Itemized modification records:
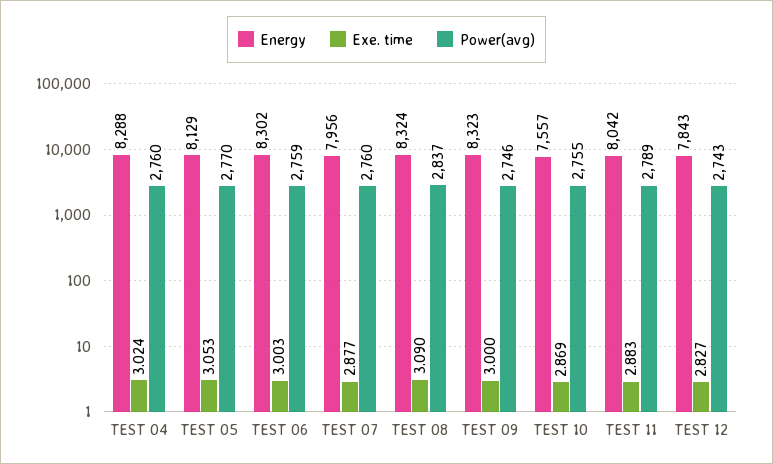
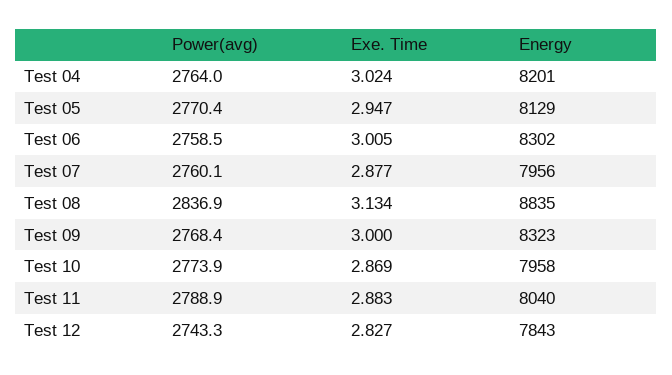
Energy, TEST 04: 8288 -> 8201
Power(avg), TEST 04: 2760 -> 2764
Exe. time, TEST 05: 3.053 -> 2.947
Exe. time, TEST 06: 3.003 -> 3.005
Energy, TEST 08: 8324 -> 8835
Exe. time, TEST 08: 3.09 -> 3.134
Power(avg), TEST 09: 2746 -> 2768.4
Energy, TEST 10: 7557 -> 7958
Power(avg), TEST 10: 2755 -> 2773.9
Energy, TEST 11: 8042 -> 8040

▶ [Exercise details]: Could you reproduce, exactly as written, the lines running from the one with "Energy, TEST 08: 8324 -> 8835" to the end of the entries above?

▶ [Your response]:
Energy, TEST 08: 8324 -> 8835
Exe. time, TEST 08: 3.09 -> 3.134
Power(avg), TEST 09: 2746 -> 2768.4
Energy, TEST 10: 7557 -> 7958
Power(avg), TEST 10: 2755 -> 2773.9
Energy, TEST 11: 8042 -> 8040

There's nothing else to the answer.